Le baron examina la lime ; elle lui parut excellente et du meilleur acier.

— À présent je vous quitte, messieurs, continua le geôlier, car si mon absence se prolongeait, elle pourrait être remarquée. Demain nous reprendrons cette conversation, et nous conviendrons des autres détails. Dès que la nuit sera venue, commencez à scier les barreaux ; seulement, travaillez avec précaution : il y a justement une sentinelle placée au dessous de la fenêtre de votre cachot.

— Que pensez-vous de tout ceci, Louis ? demanda le boucanier à de Morvan, une fois qu’ils furent seuls.

— Je pense, mon cher Legoff, que vous ne vous trompez jamais ! Il est à présent pour moi de toute évidence que ce geôlier joue la comédie avec nous ; quelle conduite devons-nous tenir ?

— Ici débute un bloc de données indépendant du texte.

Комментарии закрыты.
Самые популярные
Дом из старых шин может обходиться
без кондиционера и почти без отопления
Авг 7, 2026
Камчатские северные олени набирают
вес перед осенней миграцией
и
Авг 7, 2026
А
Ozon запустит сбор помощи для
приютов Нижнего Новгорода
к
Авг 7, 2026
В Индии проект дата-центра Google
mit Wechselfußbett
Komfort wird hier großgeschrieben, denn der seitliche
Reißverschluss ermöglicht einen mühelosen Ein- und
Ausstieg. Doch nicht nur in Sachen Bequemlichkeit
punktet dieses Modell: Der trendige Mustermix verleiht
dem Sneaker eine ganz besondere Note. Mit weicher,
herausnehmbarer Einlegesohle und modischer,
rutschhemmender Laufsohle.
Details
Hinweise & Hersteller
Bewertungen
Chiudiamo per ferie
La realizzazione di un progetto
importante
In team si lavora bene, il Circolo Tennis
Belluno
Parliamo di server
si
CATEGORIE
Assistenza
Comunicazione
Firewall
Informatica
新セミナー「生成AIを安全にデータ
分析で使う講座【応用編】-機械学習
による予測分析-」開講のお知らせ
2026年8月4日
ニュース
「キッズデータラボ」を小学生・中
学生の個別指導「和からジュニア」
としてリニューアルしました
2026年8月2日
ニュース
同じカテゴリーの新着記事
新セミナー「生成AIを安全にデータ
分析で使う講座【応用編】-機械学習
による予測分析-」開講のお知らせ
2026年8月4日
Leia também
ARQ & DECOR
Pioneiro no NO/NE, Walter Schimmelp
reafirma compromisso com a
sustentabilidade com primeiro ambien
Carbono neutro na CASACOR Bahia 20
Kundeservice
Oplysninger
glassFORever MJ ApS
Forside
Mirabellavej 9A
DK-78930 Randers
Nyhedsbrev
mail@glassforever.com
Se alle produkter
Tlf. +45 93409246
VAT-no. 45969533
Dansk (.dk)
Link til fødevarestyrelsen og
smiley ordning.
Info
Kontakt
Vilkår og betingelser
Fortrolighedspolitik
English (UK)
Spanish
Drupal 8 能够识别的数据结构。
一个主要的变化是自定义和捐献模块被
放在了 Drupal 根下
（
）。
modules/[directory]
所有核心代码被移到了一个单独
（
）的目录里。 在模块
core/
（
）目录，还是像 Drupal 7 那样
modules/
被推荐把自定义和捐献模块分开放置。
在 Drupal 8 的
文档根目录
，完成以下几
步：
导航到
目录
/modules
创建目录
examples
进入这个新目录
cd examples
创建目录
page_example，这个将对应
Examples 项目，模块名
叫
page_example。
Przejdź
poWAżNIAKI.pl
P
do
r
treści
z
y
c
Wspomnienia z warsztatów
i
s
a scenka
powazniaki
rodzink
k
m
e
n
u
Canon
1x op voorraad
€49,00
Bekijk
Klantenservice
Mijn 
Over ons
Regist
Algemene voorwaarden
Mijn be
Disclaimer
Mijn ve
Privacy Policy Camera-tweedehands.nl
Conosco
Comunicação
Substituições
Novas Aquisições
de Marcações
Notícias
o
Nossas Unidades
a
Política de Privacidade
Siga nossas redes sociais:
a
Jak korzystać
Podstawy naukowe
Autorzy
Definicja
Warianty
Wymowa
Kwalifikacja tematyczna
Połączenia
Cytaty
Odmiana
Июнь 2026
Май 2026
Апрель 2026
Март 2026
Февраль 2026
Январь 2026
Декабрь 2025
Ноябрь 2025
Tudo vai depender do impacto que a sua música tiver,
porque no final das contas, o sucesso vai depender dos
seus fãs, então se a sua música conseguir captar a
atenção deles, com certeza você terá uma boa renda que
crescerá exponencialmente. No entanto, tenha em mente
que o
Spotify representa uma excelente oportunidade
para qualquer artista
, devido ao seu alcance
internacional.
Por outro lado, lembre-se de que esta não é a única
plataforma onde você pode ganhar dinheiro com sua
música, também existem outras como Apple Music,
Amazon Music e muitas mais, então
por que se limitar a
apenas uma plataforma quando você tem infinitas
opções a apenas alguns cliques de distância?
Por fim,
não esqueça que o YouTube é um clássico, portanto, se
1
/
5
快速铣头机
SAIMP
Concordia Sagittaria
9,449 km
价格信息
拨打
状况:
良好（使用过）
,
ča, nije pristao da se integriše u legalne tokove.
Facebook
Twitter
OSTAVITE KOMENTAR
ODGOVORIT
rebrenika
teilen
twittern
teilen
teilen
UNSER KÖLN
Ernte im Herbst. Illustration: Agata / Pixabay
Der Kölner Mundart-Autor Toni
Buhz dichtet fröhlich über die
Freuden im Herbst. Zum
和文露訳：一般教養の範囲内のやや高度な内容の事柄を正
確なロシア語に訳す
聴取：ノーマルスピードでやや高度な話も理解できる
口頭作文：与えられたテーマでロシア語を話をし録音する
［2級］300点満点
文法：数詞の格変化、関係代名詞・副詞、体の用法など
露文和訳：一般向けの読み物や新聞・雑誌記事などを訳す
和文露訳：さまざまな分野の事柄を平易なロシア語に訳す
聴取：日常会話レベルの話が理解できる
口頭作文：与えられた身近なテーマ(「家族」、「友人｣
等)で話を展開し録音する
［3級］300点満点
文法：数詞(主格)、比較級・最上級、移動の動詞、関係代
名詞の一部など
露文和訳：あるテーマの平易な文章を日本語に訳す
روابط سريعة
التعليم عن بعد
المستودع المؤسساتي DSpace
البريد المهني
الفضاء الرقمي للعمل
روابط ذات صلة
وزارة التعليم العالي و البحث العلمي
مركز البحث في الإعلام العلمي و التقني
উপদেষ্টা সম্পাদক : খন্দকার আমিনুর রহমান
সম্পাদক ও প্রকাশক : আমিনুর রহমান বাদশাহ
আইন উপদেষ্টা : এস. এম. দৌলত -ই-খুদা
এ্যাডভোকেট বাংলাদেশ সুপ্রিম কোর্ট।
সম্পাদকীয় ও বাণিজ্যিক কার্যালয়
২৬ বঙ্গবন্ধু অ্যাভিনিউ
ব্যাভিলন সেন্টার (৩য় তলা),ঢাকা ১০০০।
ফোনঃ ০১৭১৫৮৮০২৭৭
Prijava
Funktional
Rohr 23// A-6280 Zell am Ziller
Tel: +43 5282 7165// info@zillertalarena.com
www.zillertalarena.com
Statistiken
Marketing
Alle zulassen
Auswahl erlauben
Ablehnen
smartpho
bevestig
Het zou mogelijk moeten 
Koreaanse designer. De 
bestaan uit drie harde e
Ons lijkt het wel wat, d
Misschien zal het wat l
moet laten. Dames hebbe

— Coupons d’abord les barreaux de notre cage, dit Legoff. N’y gagnerons-nous que d’avoir un peu plus d’air et de soleil, notre temps ne serait pas perdu.

De Morvan approcha la table de la muraille, monta sur cette table, et, offrant ses épaules à Legoff :

— Commencez, baron, lui dit-il.

En deux bonds le boucanier fut à son poste. Legoff eût pu, pour la souplesse et la légèreté, jouter avec un tigre.